#### TRY IT:
Your answer must be an exact copy of the listing that follows, with all pictures omitted.
(INPUT DATA Opens)
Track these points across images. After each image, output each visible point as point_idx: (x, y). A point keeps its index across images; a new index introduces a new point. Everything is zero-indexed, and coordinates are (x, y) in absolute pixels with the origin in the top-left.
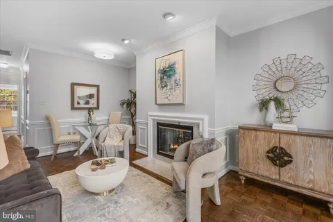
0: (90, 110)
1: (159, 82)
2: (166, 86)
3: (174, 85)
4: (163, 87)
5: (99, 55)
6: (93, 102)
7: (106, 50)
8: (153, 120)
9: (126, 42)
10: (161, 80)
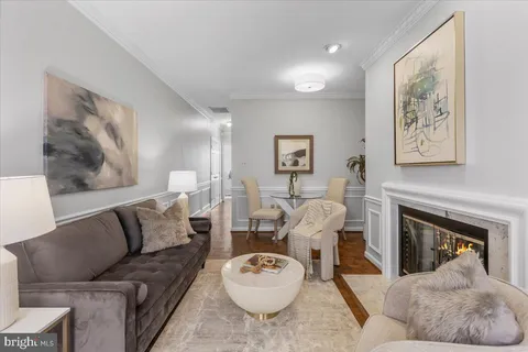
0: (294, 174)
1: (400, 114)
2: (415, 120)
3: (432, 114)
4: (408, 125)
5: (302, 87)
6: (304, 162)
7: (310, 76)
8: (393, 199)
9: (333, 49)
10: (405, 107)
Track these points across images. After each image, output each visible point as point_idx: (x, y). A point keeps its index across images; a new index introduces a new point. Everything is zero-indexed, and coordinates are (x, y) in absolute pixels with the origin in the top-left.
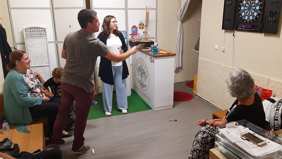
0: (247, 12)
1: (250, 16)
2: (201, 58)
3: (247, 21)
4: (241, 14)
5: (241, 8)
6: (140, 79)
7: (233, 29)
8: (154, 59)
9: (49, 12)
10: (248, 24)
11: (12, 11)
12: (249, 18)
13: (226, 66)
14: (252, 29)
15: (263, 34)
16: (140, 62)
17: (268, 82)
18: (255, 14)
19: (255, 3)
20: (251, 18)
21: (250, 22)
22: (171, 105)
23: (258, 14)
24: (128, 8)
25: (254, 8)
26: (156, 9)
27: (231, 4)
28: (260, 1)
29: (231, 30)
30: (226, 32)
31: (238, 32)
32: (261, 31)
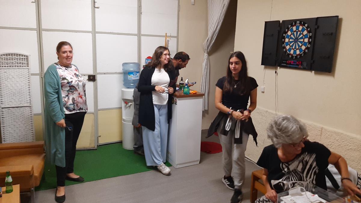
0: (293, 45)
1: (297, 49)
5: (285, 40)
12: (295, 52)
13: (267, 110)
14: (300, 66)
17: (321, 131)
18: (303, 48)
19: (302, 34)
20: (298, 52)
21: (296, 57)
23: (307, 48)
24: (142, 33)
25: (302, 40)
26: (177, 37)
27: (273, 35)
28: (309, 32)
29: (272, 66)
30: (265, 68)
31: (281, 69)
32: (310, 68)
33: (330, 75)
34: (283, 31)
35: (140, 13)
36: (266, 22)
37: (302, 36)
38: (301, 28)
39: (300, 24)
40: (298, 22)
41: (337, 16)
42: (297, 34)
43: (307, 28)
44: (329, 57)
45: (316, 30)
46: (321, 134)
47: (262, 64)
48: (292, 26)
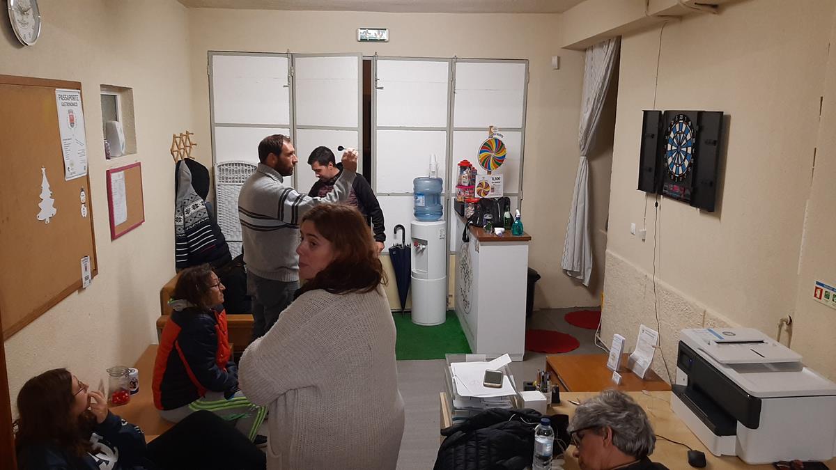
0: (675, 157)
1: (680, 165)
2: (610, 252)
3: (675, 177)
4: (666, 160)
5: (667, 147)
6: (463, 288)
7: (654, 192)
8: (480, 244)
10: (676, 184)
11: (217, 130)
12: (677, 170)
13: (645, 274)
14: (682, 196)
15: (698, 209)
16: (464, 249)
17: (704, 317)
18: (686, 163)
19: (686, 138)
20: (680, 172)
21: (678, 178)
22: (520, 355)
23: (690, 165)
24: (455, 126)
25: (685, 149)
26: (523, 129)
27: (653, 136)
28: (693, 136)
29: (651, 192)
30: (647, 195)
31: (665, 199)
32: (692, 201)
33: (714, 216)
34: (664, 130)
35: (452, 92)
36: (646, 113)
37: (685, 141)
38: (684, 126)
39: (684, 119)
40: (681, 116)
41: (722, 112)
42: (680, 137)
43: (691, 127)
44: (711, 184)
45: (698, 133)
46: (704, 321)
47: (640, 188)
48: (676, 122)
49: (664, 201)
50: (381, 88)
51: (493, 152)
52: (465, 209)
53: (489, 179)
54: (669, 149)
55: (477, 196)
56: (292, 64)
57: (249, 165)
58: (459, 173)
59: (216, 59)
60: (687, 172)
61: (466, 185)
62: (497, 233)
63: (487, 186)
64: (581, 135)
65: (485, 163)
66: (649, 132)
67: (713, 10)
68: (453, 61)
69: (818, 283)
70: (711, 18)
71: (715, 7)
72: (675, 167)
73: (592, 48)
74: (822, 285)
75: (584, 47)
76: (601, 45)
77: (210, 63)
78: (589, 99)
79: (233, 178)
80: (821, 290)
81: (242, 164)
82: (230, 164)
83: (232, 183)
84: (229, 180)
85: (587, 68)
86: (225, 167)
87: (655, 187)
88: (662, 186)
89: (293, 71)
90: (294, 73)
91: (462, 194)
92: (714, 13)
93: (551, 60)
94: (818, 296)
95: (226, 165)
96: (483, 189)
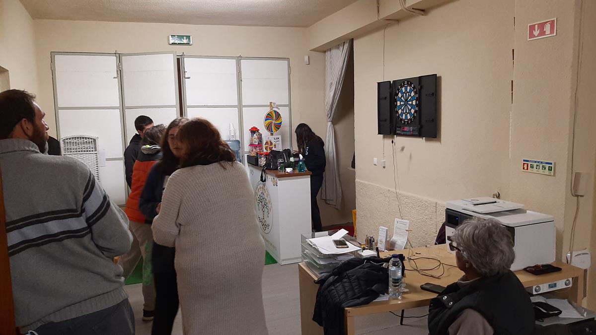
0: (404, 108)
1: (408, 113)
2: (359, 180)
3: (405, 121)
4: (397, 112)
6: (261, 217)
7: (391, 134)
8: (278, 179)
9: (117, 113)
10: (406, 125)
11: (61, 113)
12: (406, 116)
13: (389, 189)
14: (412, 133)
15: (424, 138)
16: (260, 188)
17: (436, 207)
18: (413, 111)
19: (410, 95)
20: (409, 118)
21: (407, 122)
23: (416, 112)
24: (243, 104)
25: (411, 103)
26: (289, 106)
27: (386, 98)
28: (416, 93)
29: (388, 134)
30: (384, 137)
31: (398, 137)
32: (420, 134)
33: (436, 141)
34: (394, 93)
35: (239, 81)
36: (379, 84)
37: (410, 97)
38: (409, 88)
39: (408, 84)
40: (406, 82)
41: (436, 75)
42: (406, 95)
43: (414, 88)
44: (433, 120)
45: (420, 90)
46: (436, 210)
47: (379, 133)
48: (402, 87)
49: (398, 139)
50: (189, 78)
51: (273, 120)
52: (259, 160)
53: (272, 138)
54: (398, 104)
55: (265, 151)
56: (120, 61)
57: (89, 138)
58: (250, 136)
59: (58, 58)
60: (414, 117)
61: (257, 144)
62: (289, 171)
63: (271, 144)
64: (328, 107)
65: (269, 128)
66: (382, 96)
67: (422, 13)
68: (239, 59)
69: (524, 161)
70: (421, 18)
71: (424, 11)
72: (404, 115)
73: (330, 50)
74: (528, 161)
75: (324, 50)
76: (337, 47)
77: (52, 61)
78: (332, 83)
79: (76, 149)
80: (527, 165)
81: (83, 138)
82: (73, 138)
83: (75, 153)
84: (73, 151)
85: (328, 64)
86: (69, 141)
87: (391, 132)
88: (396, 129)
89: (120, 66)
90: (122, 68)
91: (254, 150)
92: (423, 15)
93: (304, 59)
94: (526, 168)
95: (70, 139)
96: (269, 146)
(INPUT DATA Closes)
#### ANSWER SECTION:
Track these points across images. After each image, output each visible point as point_idx: (x, y). A point keeps its index across images; a new index introduces a new point. Everything is zero-indexed, and coordinates are (x, y) in absolute pixels with the origin in the top-left.
0: (90, 110)
1: (159, 82)
2: (166, 86)
3: (174, 85)
4: (163, 87)
5: (99, 55)
6: (93, 102)
7: (106, 50)
8: (153, 120)
9: (126, 42)
10: (161, 80)
0: (294, 174)
1: (400, 114)
2: (415, 120)
3: (432, 114)
4: (408, 125)
5: (302, 87)
6: (304, 162)
7: (310, 76)
8: (393, 199)
9: (333, 49)
10: (405, 107)
Track these points across images. After each image, output each visible point as point_idx: (x, y). A point keeps its index across images; a new index introduces a new point. Everything is zero-indexed, and coordinates are (x, y) in absolute pixels with the origin in the top-left.
0: (247, 12)
1: (250, 16)
2: (201, 58)
3: (247, 21)
4: (241, 14)
5: (241, 8)
6: (140, 79)
7: (233, 29)
8: (154, 59)
9: (49, 12)
10: (248, 24)
11: (12, 11)
12: (249, 18)
13: (226, 66)
14: (252, 29)
15: (263, 34)
16: (140, 62)
17: (268, 82)
18: (255, 14)
19: (255, 3)
20: (251, 18)
21: (250, 22)
22: (171, 105)
23: (258, 14)
24: (128, 8)
25: (254, 8)
26: (156, 9)
27: (231, 4)
28: (260, 1)
29: (231, 30)
30: (226, 32)
31: (238, 32)
32: (261, 31)
0: (293, 45)
1: (297, 49)
5: (285, 40)
12: (295, 52)
13: (267, 110)
14: (300, 66)
17: (321, 131)
18: (303, 48)
19: (302, 34)
20: (298, 52)
21: (296, 57)
23: (307, 48)
24: (142, 33)
25: (302, 40)
26: (177, 37)
27: (273, 35)
28: (309, 32)
29: (272, 66)
30: (265, 68)
31: (281, 69)
32: (310, 68)
33: (330, 75)
34: (283, 31)
35: (140, 13)
36: (266, 22)
37: (302, 36)
38: (301, 28)
39: (300, 24)
40: (298, 22)
41: (337, 16)
42: (297, 34)
43: (307, 28)
44: (329, 57)
45: (316, 30)
46: (321, 134)
47: (262, 64)
48: (292, 26)
0: (675, 157)
1: (680, 165)
2: (610, 252)
3: (675, 177)
4: (666, 160)
5: (667, 147)
6: (463, 288)
7: (654, 192)
8: (480, 244)
10: (676, 184)
11: (217, 130)
12: (677, 170)
13: (645, 274)
14: (682, 196)
15: (698, 209)
16: (464, 249)
17: (704, 317)
18: (686, 163)
19: (686, 138)
20: (680, 172)
21: (678, 178)
22: (520, 355)
23: (690, 165)
24: (455, 126)
25: (685, 149)
26: (523, 129)
27: (653, 136)
28: (693, 136)
29: (651, 192)
30: (647, 195)
31: (665, 199)
32: (692, 201)
33: (714, 216)
34: (664, 130)
35: (452, 92)
36: (646, 113)
37: (685, 141)
38: (684, 126)
39: (684, 119)
40: (681, 116)
41: (722, 112)
42: (680, 137)
43: (691, 127)
44: (711, 184)
45: (698, 133)
46: (704, 321)
47: (640, 188)
48: (676, 122)
49: (664, 201)
50: (381, 88)
51: (493, 152)
52: (465, 209)
53: (489, 179)
54: (669, 149)
55: (477, 196)
56: (292, 64)
57: (249, 165)
58: (459, 173)
59: (216, 59)
60: (687, 172)
61: (466, 185)
62: (497, 233)
63: (487, 186)
64: (581, 135)
65: (485, 163)
66: (649, 132)
67: (713, 10)
68: (453, 61)
69: (818, 283)
70: (711, 18)
71: (715, 7)
72: (675, 167)
73: (592, 48)
74: (822, 285)
75: (584, 47)
76: (601, 45)
77: (210, 63)
78: (589, 99)
79: (233, 178)
80: (821, 290)
81: (242, 164)
82: (230, 164)
83: (232, 183)
84: (229, 180)
85: (587, 68)
86: (225, 167)
87: (655, 187)
88: (662, 186)
89: (293, 71)
90: (294, 73)
91: (462, 194)
92: (714, 13)
93: (551, 60)
94: (818, 296)
95: (226, 165)
96: (483, 189)
0: (404, 108)
1: (408, 113)
2: (359, 180)
3: (405, 121)
4: (397, 112)
6: (261, 217)
7: (391, 134)
8: (278, 179)
9: (117, 113)
10: (406, 125)
11: (61, 113)
12: (406, 116)
13: (389, 189)
14: (412, 133)
15: (424, 138)
16: (260, 188)
17: (436, 207)
18: (413, 111)
19: (410, 95)
20: (409, 118)
21: (407, 122)
23: (416, 112)
24: (243, 104)
25: (411, 103)
26: (289, 106)
27: (386, 98)
28: (416, 93)
29: (388, 134)
30: (384, 137)
31: (398, 137)
32: (420, 134)
33: (436, 141)
34: (394, 93)
35: (239, 81)
36: (379, 84)
37: (410, 97)
38: (409, 88)
39: (408, 84)
40: (406, 82)
41: (436, 75)
42: (406, 95)
43: (414, 88)
44: (433, 120)
45: (420, 90)
46: (436, 210)
47: (379, 133)
48: (402, 87)
49: (398, 139)
50: (189, 78)
51: (273, 120)
52: (259, 160)
53: (272, 138)
54: (398, 104)
55: (265, 151)
56: (120, 61)
57: (89, 138)
58: (250, 136)
59: (58, 58)
60: (414, 117)
61: (257, 144)
62: (289, 171)
63: (271, 144)
64: (328, 107)
65: (269, 128)
66: (382, 96)
67: (422, 13)
68: (239, 59)
69: (524, 161)
70: (421, 18)
71: (424, 11)
72: (404, 115)
73: (330, 50)
74: (528, 161)
75: (324, 50)
76: (337, 47)
77: (52, 61)
78: (332, 83)
79: (76, 149)
80: (527, 165)
81: (83, 138)
82: (73, 138)
83: (75, 153)
84: (73, 151)
85: (328, 64)
86: (69, 141)
87: (391, 132)
88: (396, 129)
89: (120, 66)
90: (122, 68)
91: (254, 150)
92: (423, 15)
93: (304, 59)
94: (526, 168)
95: (70, 139)
96: (269, 146)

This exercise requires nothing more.